D’autre part, il a souligné les défis présentés outre la rareté de l’eau, par la mauvaise répartition géographique des ressources en eau et la fréquence des années de sécheresse, le nord-ouest du pays étant considéré comme le principal fournisseur d’eau de surface. . Il a expliqué que le ministère de l’Agriculture compte sur la stratégie consistant à relier les barrages entre eux pour assurer l’approvisionnement en ressources, notamment pour les grandes villes et le littoral, où la demande est forte.
Il a également évoqué le plan d’action approuvé pour l’année 2024, notamment en ce qui concerne la lutte contre la pénurie d’eau et la priorité accordée à l’eau potable.

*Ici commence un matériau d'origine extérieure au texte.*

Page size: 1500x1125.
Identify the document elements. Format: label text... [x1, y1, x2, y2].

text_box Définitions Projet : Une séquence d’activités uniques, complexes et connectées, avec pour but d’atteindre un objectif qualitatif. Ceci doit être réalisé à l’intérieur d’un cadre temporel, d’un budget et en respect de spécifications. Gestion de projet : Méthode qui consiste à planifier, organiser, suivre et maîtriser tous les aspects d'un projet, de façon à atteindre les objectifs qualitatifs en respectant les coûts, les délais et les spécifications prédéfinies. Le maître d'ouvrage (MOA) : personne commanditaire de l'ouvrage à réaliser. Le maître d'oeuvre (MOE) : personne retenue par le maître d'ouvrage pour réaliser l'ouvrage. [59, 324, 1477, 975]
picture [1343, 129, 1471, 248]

Le plan de la SONEDE pour 2024
Il a évoqué le plan de la SONEDE, pour faire face au pic de consommation au cours de l’été 2024, qui prévoit l’élaboration d’un programme comprenant 83 interventions dans différentes villes de la République. À cet égard, il a souligné l’exploitation des eaux souterraines disponibles en forant des puits profonds spéciaux dans les zones entièrement alimentées en eau souterraine, et en effectuant les opérations d’entretien nécessaires en changeant et en renouvelant certains équipements de pompage, en travaillant également à la sensibilisation à la rationalisation de la consommation et à l’économie d’eau, en plus de deux usines de dessalement d’eau de mer, dont une à Sfax, et qui seront ouvertes à l’exploitation avant l’été 2024.
a évoqué le plan de travail à court terme dans la zone rurale, indiquant notamment l’achèvement de 114 projets au profit de 148 mille habitants avant l’été prochain, en plus du traitement de l’endettement d’un certain nombre de complexes aquatiques.
Un système d’eau en bouteille à revoir
Par ailleurs, le directeur du Bureau de la planification et des bilans hydriques au ministère de l’Agriculture, Rafik Aini a fait part de l’étude stratégique du secteur de l’eau à l’horizon 2050. Il a expliqué qu’il vise à sécuriser les équilibres hydriques et à passer de la gestion de l’offre à la gestion de la demande, et ce, en adoptant une gestion intégrée et durable des ressources.
Selon lui, cette étude s’appuiera sur l’approvisionnement en eau potable comme priorité absolue, selon la spécificité de chaque région. Un modèle dynamique qui prend en compte les pressions des influences climatiques, démographiques, sociales et économiques, expliquant que le comportement futur en matière de gestion de l’eau doit s’appuyer sur la modélisation économique de l’eau comme outil d’aide à la vision, à la stratégie et à la gestion de la demande.
Il a déclaré que parmi les résultats de cette étude figure l’élaboration de plans pratiques pour les années 2023/2025, 2026/2030, 2031/2040, puis 2041/2050, affirmant que les technologies modernes seront utilisées pour améliorer la sécurité alimentaire durable, surveiller la qualité de l’eau, contrôler la pollution et atténuer les effets du changement climatique, tout en évoluant vers une agriculture qui s’adapte à ce phénomène et en œuvrant à l’unification.
Dans le même contexte, les représentants ont appelé à l’importance de réfléchir à la qualité de l’eau, en critiquant le système d’eau en bouteille face à la rareté de l’eau et à la manière dont ces eaux souterraines sont exploitées en l’absence de contrôle de l’État. Ils ont également critiqué la dispersion des intérêts liés au secteur de l’eau, soulignant l’importance d’inclure le système de l’eau dans le cadre d’une administration centrale unifiée.